Should I be worried about coronavirus?
It is natural to be worried about outbreaks and everybody in affected areas should take reasonable measures to prevent the spread of the disease. However, it is best to review your current risk regularly without exaggerating the dangers.
There is no need to panic-buy items, overuse antibiotic soaps, or completely isolate yourself if you have not experienced any symptoms or been in contact with people/places that have.
How many people are going to get coronavirus?
There have been various projections since the outbreak – a Harvard University epidemiologist stated that 40-70% of the global population may become infected with coronavirus – this is more than the proportion of people who were infected with swine flu or Spanish flu. Projections are updated regularly.

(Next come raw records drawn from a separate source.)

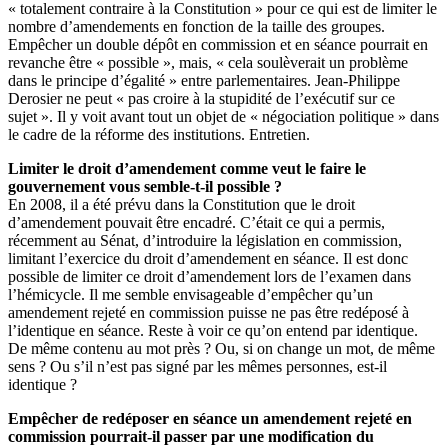
« totalement contraire à la Constitution » pour ce qui est de limiter le
nombre d’amendements en fonction de la taille des groupes.
Empêcher un double dépôt en commission et en séance pourrait en
revanche être « possible », mais, « cela soulèverait un problème
dans le principe d’égalité » entre parlementaires. Jean-Philippe
Derosier ne peut « pas croire à la stupidité de l’exécutif sur ce
sujet ». Il y voit avant tout un objet de « négociation politique » dans
le cadre de la réforme des institutions. Entretien.
Limiter le droit d’amendement comme veut le faire le
gouvernement vous semble-t-il possible ?
En 2008, il a été prévu dans la Constitution que le droit
d’amendement pouvait être encadré. C’était ce qui a permis,
récemment au Sénat, d’introduire la législation en commission,
limitant l’exercice du droit d’amendement en séance. Il est donc
possible de limiter ce droit d’amendement lors de l’examen dans
l’hémicycle. Il me semble envisageable d’empêcher qu’un
amendement rejeté en commission puisse ne pas être redéposé à
l’identique en séance. Reste à voir ce qu’on entend par identique.
De même contenu au mot près ? Ou, si on change un mot, de même
sens ? Ou s’il n’est pas signé par les mêmes personnes, est-il
identique ?
Empêcher de redéposer en séance un amendement rejeté en
commission pourrait-il passer par une modification du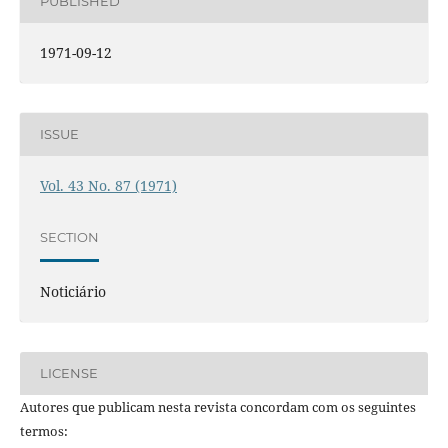
PUBLISHED
1971-09-12
ISSUE
Vol. 43 No. 87 (1971)
SECTION
Noticiário
LICENSE
Autores que publicam nesta revista concordam com os seguintes
termos: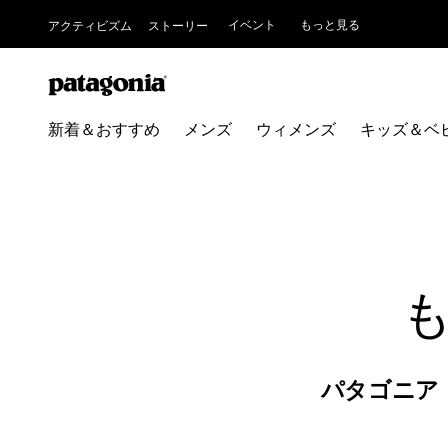
イベント
もっと見る
アクティビズム
ストーリー
新着＆おすすめ
メンズ
ウィメンズ
キッズ＆ベ
パタゴニア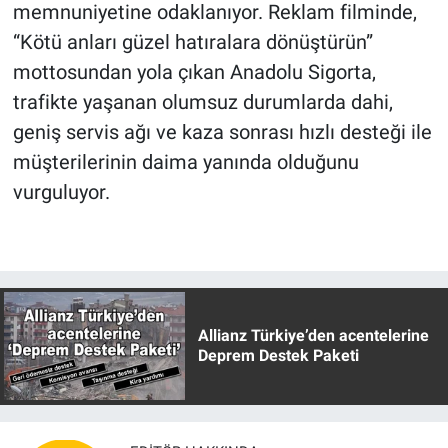
memnuniyetine odaklanıyor. Reklam filminde,
“Kötü anları güzel hatıralara dönüştürün”
mottosundan yola çıkan Anadolu Sigorta,
trafikte yaşanan olumsuz durumlarda dahi,
geniş servis ağı ve kaza sonrası hızlı desteği ile
müşterilerinin daima yanında olduğunu
vurguluyor.
Allianz Türkiye’den acentelerine
Deprem Destek Paketi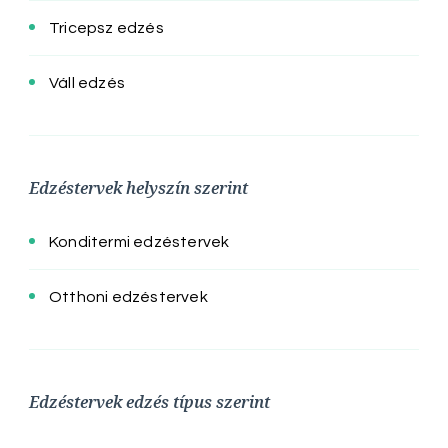
Tricepsz edzés
Váll edzés
Edzéstervek helyszín szerint
Konditermi edzéstervek
Otthoni edzéstervek
Edzéstervek edzés típus szerint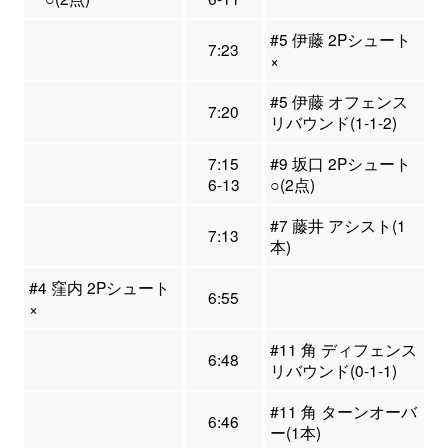
#5 伊藤 2Pシュート
7:23
×
#5 伊藤 オフェンス
7:20
リバウンド(1-1-2)
7:15
#9 坂口 2Pシュート
6-13
○(2点)
#7 藤井 アシスト(1
7:13
本)
#4 窪内 2Pシュート
6:55
×
#11 角 ディフェンス
6:48
リバウンド(0-1-1)
#11 角 ターンオーバ
6:46
ー(1本)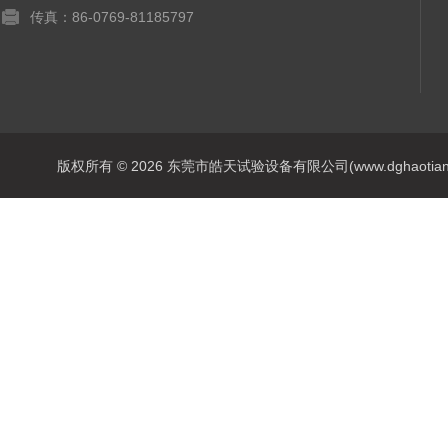
传真：86-0769-81185797
版权所有 © 2026 东莞市皓天试验设备有限公司(www.dghaotian17.c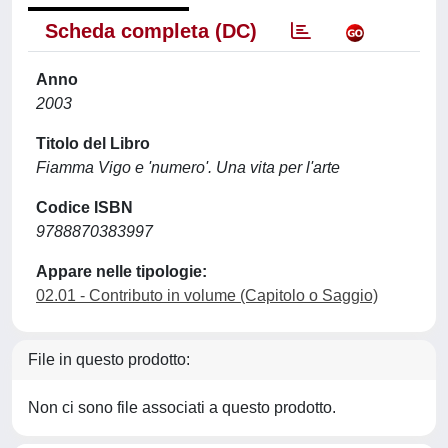
Scheda completa (DC)
Anno
2003
Titolo del Libro
Fiamma Vigo e 'numero'. Una vita per l'arte
Codice ISBN
9788870383997
Appare nelle tipologie:
02.01 - Contributo in volume (Capitolo o Saggio)
File in questo prodotto:
Non ci sono file associati a questo prodotto.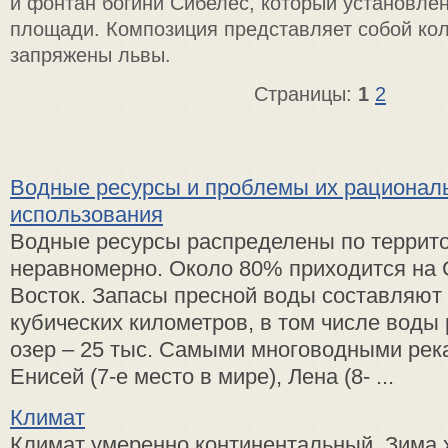
и фонтан богини Сибелес, который установле
площади. Композиция представляет собой кол
запряжены львы.
Страницы:
1
2
Водные ресурсы и проблемы их рационал
использования
Водные ресурсы распределены по террит
неравномерно. Около 80% приходится на 
Восток. Запасы пресной воды составляют 
кубических километров, в том числе воды р
озер – 25 тыс. Самыми многоводными рек
Енисей (7-е место в мире), Лена (8- ...
Климат
Климат умеренно континентальный. Зима 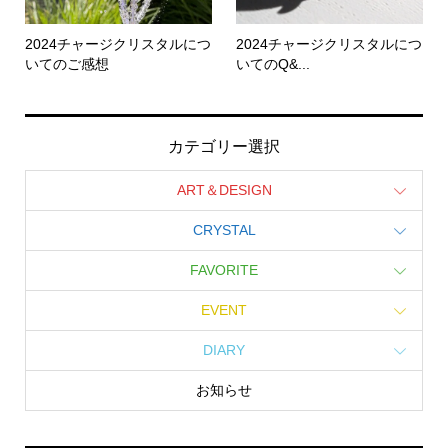
2024チャージクリスタルにつ
2024チャージクリスタルにつ
いてのご感想
いてのQ&...
カテゴリー選択
ART＆DESIGN
CRYSTAL
FAVORITE
EVENT
DIARY
お知らせ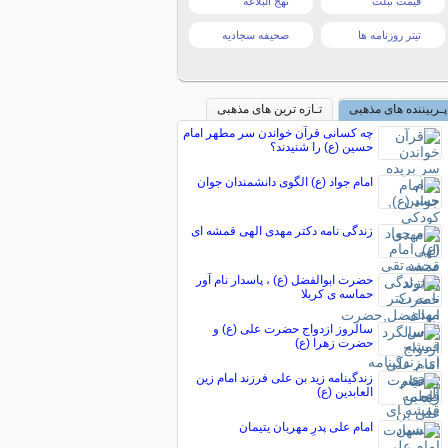
قیمت تبلت
نهج البلاغه
تیتر روزنامه ها
صحیفه سجادیه
پـربیننده های مذهبی
تـازه ترین های مذهبی
چه کسانی قرآن خواندن سر مطهر امام
حسین (ع) را شنیدند؟
امام جواد (ع) الگوى دانشمندان جوان
زندگی نامه دکتر مهدی الهی قمشه ای
حضرت ابوالفضل (ع) ، پاسدار نام آور
حماسه ی کربلا
سالروز ازدواج حضرت علی (ع) و
حضرت زهرا (ع)
زندگینامه زید بن علی فرزند امام زین
العابدین (ع)
امام علی پدرِ مهربان یتیمان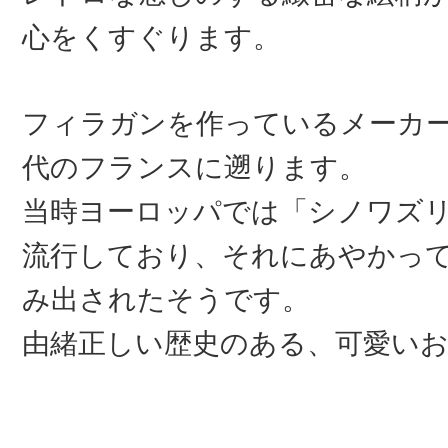
心をくすぐります。
フィラガンを作っているメーカー
代のフランスに遡ります。
当時ヨーロッパでは「シノワズ
流行しており、それにあやかっ
み出されたそうです。
由緒正しい歴史のある、可愛い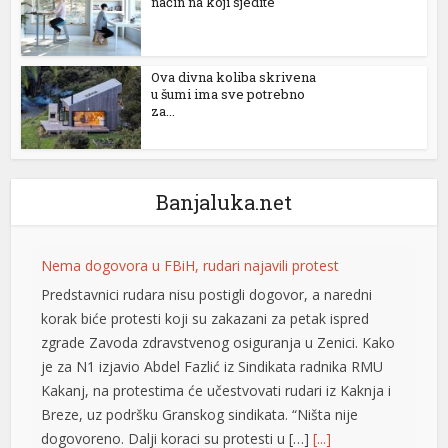
način na koji sjedite
Ova divna koliba skrivena
u šumi ima sve potrebno
za...
Banjaluka.net
Nema dogovora u FBiH, rudari najavili protest
Predstavnici rudara nisu postigli dogovor, a naredni
korak biće protesti koji su zakazani za petak ispred
zgrade Zavoda zdravstvenog osiguranja u Zenici. Kako
je za N1 izjavio Abdel Fazlić iz Sindikata radnika RMU
Kakanj, na protestima će učestvovati rudari iz Kaknja i
Breze, uz podršku Granskog sindikata. “Ništa nije
dogovoreno. Dalji koraci su protesti u […]
[...]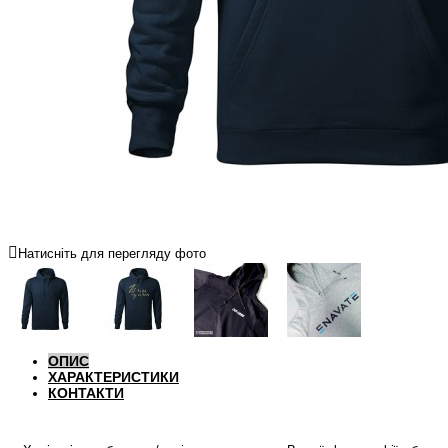
Натисніть для перегляду фото
ОПИС
ХАРАКТЕРИСТИКИ
КОНТАКТИ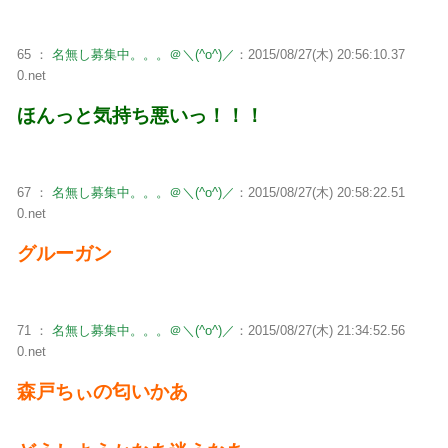
65 ：
名無し募集中。。。＠＼(^o^)／
：2015/08/27(木) 20:56:10.37
0.net
ほんっと気持ち悪いっ！！！
67 ：
名無し募集中。。。＠＼(^o^)／
：2015/08/27(木) 20:58:22.51
0.net
グルーガン
71 ：
名無し募集中。。。＠＼(^o^)／
：2015/08/27(木) 21:34:52.56
0.net
森戸ちぃの匂いかあ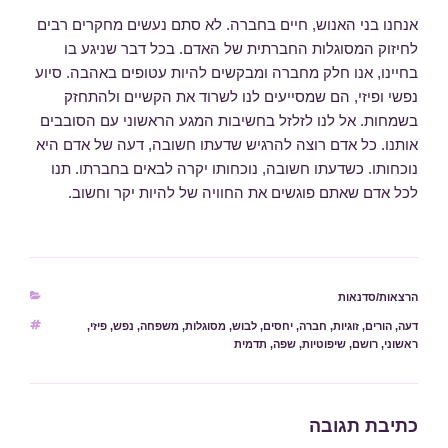
אנחנו בני האנוש, חיים בחברה. לא סתם נעשים מחקרים רבים
לחיזוק המסוגלות החברתית של האדם. בכל דבר שניגע בו
בחיינו, אנו חלק מחברה ומבקשים להיות עטופים באהבה. סיוע
נפשי ופיזי, הם שמסייעים לנו לשרוד את הקשיים ולהתחזק
בשמחות. אל לנו לזלזל בחשיבות המגע הראשוני עם הסובבים
אותנו. כל אדם רוצה להרגיש שדעתו חשובה, דעה של אדם היא
נוכחותו. כשדעתו חשובה, נוכחותו יקרה לבאים בחברתו. תנו
לכל אדם שאתם פוגשים את החוויה של להיות יקר וחשוב.
קטגוריות
הרצאות/סדנאות
דעה
,
תגיות
הורים
,
זוגיות
,
חברה
,
יחסים
,
לבוש
,
מסוגלות
,
משפחה
,
נפש
,
פיזי
,
ראשוני
,
רושם
,
שיפוטיות
,
שפה
,
תדמית
כתיבת תגובה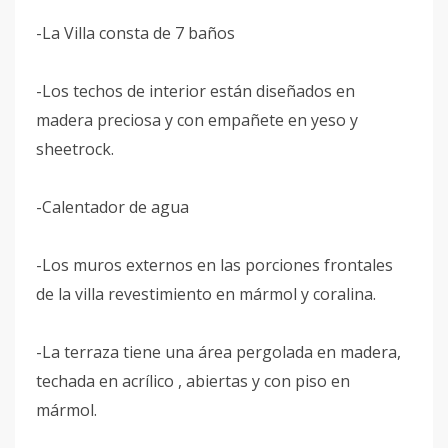
-La Villa consta de 7 baños
-Los techos de interior están diseñados en
madera preciosa y con empañete en yeso y
sheetrock.
-Calentador de agua
-Los muros externos en las porciones frontales
de la villa revestimiento en mármol y coralina.
-La terraza tiene una área pergolada en madera,
techada en acrílico , abiertas y con piso en
mármol.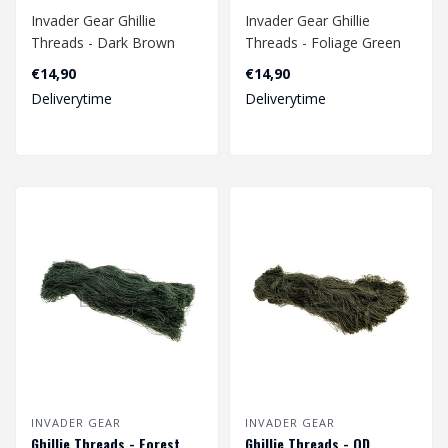
Invader Gear Ghillie
Invader Gear Ghillie
Threads - Dark Brown
Threads - Foliage Green
€14,90
€14,90
Deliverytime
Deliverytime
INVADER GEAR
INVADER GEAR
Ghillie Threads - Forest
Ghillie Threads - OD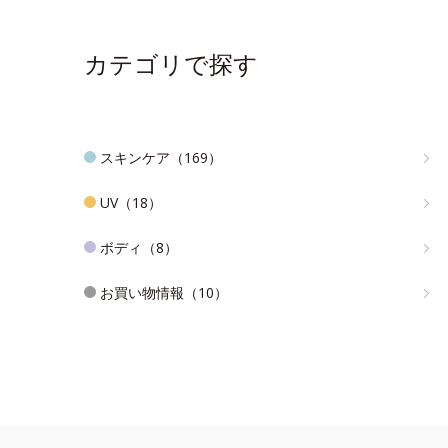
カテゴリで探す
スキンケア（169）
UV（18）
ボディ（8）
お買い物情報（10）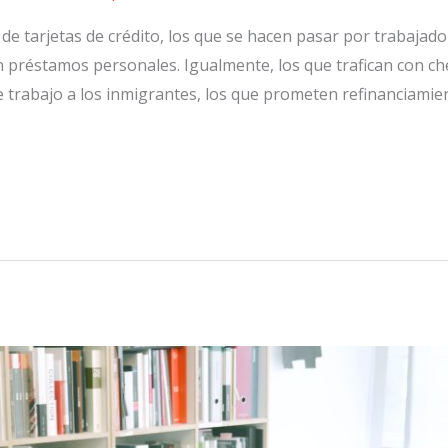
de tarjetas de crédito, los que se hacen pasar por trabajado
n préstamos personales. Igualmente, los que trafican con ch
e trabajo a los inmigrantes, los que prometen refinanciami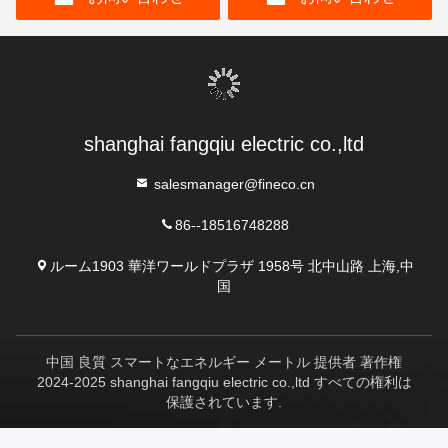
shanghai fangqiu electric co.,ltd
salesmanager@fineco.cn
86--18516748288
ルーム1903 華洋ワールドプラザ 1958号 北中山路 上海,中
国
中国 良質 スマートなエネルギー メートル 提供者 著作権
2024-2025 shanghai fangqiu electric co.,ltd すべての権利は
保護されています.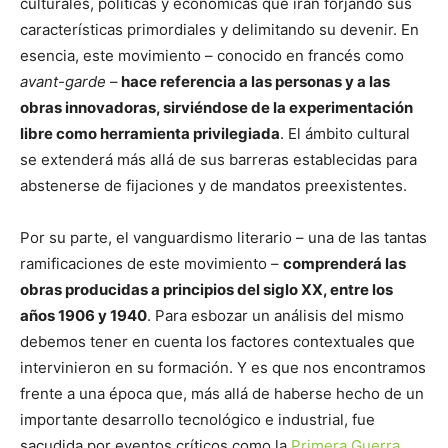
culturales, políticas y económicas que irán forjando sus
características primordiales y delimitando su devenir. En
esencia, este movimiento – conocido en francés como
avant-garde
–
hace referencia a las personas y a las
obras innovadoras, sirviéndose de la experimentación
libre como herramienta privilegiada
. El ámbito cultural
se extenderá más allá de sus barreras establecidas para
abstenerse de fijaciones y de mandatos preexistentes.
Por su parte, el vanguardismo literario – una de las tantas
ramificaciones de este movimiento –
comprenderá las
obras producidas a principios del siglo XX, entre los
años 1906 y 1940
. Para esbozar un análisis del mismo
debemos tener en cuenta los factores contextuales que
intervinieron en su formación. Y es que nos encontramos
frente a una época que, más allá de haberse hecho de un
importante desarrollo tecnológico e industrial, fue
sacudida por eventos críticos como la
Primera Guerra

Do masks prevent the spread of coronavirus?
According to WHO, masks are not necessary to prevent the spread of coronavirus. You should only wear a mask if:
- You are caring for a person infected with coronavirus
- You are coughing or sneezing
- It is used in combination with frequent hand cleaning
- You know how to use and dispose of it properly
For more information on how to use masks, please see the official WHO guidance.
Is coronavirus antibiotic-resistant?
Coronavirus is a virus and therefore does not respond to antibiotics. This does not mean that it has become resistant – it is not the type of illness that is ever treated with antibiotics.
Is there a vaccine for coronavirus?
At the time of writing this, there is not a vaccine for this strain of coronavirus. Researchers are currently testing a vaccine on animals, and it may be available for human trials later in the year.
Does coronavirus come from Corona beer?
No, despite the name coronavirus has no relation to corona beer.